◆ PASSAGE:
+ + +

Canadian Visual Artists: Gosia

Gosia is a Toronto-based artist who trained as an illustrator but is now transitioning from creating original paintings and small sculptural works to larger fine art sculpture.

Shape of Her Eyes by Gosia

A plaster edition of Shape of Her Eyes next to its unfired clay original.

“I say that the original gets destroyed – as you can see it destroys itself as it dries.”

I visited Gosia in her east end studio where she was putting the finishing touches on several new sculptures in preparation for an exhibition opening this week at Latitude 44 gallery.

How did the shift into sculpture come about for her after years of painting and illustration work?

“When I left school, you had to do a lot of cold-calling for illustration and I didn’t really have it in me.

“I had my website up, and I was getting a lot of requests to buy original illustrations, so I started doing more painting, and doing tiny local shows like the Gladstone – selling prints and some originals. And then the One of a Kind found me at one of those shows, and they asked me to apply, and I did and I got in. They wouldn’t let me sell prints, and I couldn’t just paint a million paintings, so I started making little Sculpey faces.”

Over the course of a couple of years, Gosia’s exploration of whimsical polymer clay faces, dolls, shadow boxes and elfish busts, eventually led her to attempt larger sculptural works:

Eva by Gosia

Eva, one of the three large busts Gosia exhibited at TAP last winter. Photo © Gosia

“After a few years of that, I wanted to make big sculptures. I could feel it – I had this urge. Plus, I got skilled enough with my hands that I knew I could do it.”

+ + +

◆ WHAT THIS EXERCISE ASKS:
1) Print the section of the Gosia article starting at "Gosia is a Toronto-based" and ending at "unfired clay original.".
2) In the Gosia article, what did Gosia start making once the One of a Kind wouldn't let her sell prints?
3) Please write the next part of the Gosia article, picking up after its final sentence.
The items after this point have nothing to do with the Gosia article.

◆ LISTED ENTRIES:
+ + +

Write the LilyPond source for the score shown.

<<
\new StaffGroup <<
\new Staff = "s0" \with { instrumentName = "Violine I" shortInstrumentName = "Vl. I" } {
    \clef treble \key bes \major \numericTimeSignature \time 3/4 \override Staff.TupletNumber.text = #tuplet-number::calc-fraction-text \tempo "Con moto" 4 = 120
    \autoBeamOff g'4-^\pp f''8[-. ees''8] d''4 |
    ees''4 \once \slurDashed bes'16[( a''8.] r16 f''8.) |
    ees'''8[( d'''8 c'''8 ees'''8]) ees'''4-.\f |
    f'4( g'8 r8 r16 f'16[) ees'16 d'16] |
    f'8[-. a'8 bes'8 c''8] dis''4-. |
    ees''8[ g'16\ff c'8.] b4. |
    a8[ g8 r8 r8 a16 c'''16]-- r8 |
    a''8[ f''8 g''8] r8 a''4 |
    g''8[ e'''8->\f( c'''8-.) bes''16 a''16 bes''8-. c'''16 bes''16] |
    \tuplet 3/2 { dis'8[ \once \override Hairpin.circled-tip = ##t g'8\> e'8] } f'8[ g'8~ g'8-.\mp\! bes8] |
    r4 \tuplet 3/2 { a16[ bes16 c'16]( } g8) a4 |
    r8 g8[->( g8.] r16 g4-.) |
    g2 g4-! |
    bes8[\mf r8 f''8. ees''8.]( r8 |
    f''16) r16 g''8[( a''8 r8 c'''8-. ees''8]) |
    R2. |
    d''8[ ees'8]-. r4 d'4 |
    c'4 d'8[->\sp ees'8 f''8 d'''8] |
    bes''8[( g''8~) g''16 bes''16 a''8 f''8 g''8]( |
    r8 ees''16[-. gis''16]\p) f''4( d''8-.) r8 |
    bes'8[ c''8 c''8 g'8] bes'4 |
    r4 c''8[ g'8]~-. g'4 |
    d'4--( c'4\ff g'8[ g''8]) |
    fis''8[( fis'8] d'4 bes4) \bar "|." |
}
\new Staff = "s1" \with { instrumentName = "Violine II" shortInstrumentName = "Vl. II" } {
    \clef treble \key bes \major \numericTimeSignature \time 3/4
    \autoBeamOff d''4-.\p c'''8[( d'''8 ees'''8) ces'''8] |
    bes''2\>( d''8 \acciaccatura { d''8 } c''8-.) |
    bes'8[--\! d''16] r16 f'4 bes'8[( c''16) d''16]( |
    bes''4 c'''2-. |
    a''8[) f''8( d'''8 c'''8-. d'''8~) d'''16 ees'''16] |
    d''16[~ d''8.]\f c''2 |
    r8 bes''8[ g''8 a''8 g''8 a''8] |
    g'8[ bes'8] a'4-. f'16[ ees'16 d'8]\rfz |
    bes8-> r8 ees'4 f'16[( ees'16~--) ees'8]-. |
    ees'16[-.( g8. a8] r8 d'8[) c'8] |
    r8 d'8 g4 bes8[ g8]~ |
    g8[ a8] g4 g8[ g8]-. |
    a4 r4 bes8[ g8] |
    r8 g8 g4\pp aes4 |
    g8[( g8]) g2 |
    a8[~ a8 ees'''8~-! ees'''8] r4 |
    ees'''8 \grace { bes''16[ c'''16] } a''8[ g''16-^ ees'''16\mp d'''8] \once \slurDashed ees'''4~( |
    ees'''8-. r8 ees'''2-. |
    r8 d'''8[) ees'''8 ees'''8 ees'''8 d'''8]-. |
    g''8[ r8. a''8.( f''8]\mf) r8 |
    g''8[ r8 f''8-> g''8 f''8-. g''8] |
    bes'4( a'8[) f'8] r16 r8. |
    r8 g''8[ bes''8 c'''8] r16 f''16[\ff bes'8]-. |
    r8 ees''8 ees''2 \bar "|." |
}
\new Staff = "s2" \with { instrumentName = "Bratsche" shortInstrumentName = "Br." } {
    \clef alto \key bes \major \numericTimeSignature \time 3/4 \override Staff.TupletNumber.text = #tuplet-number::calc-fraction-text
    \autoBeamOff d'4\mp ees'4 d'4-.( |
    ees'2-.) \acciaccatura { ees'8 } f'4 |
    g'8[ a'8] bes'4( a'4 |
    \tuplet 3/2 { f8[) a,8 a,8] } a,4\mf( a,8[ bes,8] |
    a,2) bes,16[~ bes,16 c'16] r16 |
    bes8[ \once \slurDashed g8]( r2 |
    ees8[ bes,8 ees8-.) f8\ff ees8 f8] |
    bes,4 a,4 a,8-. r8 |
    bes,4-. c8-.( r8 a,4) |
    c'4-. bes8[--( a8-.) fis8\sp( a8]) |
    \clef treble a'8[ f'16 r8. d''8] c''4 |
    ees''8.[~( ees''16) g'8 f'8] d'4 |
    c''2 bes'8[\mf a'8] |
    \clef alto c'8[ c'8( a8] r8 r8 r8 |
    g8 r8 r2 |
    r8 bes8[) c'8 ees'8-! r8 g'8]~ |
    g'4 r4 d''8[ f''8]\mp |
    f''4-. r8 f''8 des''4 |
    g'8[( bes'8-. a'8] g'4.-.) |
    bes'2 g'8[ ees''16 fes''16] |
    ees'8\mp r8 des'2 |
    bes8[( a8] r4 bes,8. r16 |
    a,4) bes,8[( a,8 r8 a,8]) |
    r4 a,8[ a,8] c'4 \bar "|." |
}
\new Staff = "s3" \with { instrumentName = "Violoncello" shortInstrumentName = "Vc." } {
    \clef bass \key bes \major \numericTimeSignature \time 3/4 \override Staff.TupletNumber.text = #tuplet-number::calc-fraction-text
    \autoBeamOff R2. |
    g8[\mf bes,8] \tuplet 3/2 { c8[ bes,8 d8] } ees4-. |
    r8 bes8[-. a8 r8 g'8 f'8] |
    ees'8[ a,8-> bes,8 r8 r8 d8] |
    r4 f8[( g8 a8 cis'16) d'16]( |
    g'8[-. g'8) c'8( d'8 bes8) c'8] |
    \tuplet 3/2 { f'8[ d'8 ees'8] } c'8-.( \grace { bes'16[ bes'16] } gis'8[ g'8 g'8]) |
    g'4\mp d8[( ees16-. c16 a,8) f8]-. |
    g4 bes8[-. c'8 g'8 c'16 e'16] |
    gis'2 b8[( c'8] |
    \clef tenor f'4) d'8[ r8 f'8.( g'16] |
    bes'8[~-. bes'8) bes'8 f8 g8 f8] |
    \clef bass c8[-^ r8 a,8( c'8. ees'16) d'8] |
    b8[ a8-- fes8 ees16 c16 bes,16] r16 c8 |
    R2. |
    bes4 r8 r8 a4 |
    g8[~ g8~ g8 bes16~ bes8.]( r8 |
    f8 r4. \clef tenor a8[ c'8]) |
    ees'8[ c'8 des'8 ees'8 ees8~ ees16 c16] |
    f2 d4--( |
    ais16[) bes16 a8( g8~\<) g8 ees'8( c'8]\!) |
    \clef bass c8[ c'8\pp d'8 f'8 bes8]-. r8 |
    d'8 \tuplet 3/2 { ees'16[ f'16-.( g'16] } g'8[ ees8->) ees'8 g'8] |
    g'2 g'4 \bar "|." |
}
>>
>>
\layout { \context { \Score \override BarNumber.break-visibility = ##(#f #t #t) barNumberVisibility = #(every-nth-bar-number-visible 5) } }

+ + +

◆ EXERCISE ANSWERS:
1)
Gosia is a Toronto-based artist who trained as an illustrator but is now transitioning from creating original paintings and small sculptural works to larger fine art sculpture.

Shape of Her Eyes by Gosia

A plaster edition of Shape of Her Eyes next to its unfired clay original.

2) Little Sculpey faces.

3)
Gosia exhibited her first three big pieces at The Artist Project last February:

“I had a really good response, so I’m trying to do more of that. Transitioning from craft into fine art – which is something that I always wanted to do. “

I ask her to tell me a little bit more about her process, which involves making a mold of the original sculpture and elaborating on some of the resulting casts with additional materials:

“I sculpt the original out of clay and I make a silicone mold. I can do whatever I want with it after I have the mold – I can use fabric or different types of clays and come up with new characters, different atmospheres.”

The original sculpture for Eva (pictured above) was bald, personalized with hair & headdress after the cast was made. Two other busts from the same mold – Luna and Pearl – were each made unique with their own additions.

Evening Glow by Gosia, in process

In the process of creating Evening Glow – another bust from the same mold as Eva – with the addition of cedar branches

Gosia is making a small number of editions of her latest sculpture, Shape of Her Eyes (also called the Penny bust, after the model who inspired it), without additional elaboration:

“The new stage is creating a sculpture that can stand on its own. [Penny] has hair, she is finished. But she’s still simple enough that I can add to it as well.

“And it’s fun – because I can have the edition and be proud of the piece I sculpted, but then I can also make new ones and explore, and have fun with it.”

Though her illustrations and smaller sculpted faces had a strong touch of the fantastic, the newer work is steering away from fairy tale motifs:

“I wanted to go a little bit more classic at this point. I was doing little elves and fairies and things like that for the last three years, and I feel like I explored that enough for now. I thought I’d go back and learn to do the human form without those elements. I find that more of a challenge right now.”

Elfish face by Gosia

Why was the fantastic element so strong in her earlier work?

“I grew up in Poland, with a lot of stories about woodland creatures. There’s always something living in the woods – in cartoons and children’s books. So that stuff obviously influenced me and stuck in my head and whenever I was doing any kind of drawing – before I thought this would ever become a career – it was always those sorts of creatures and those sorts of ideas.”

Gosia is now focusing completely on sculpture and leaving the illustration work aside – and off her new website.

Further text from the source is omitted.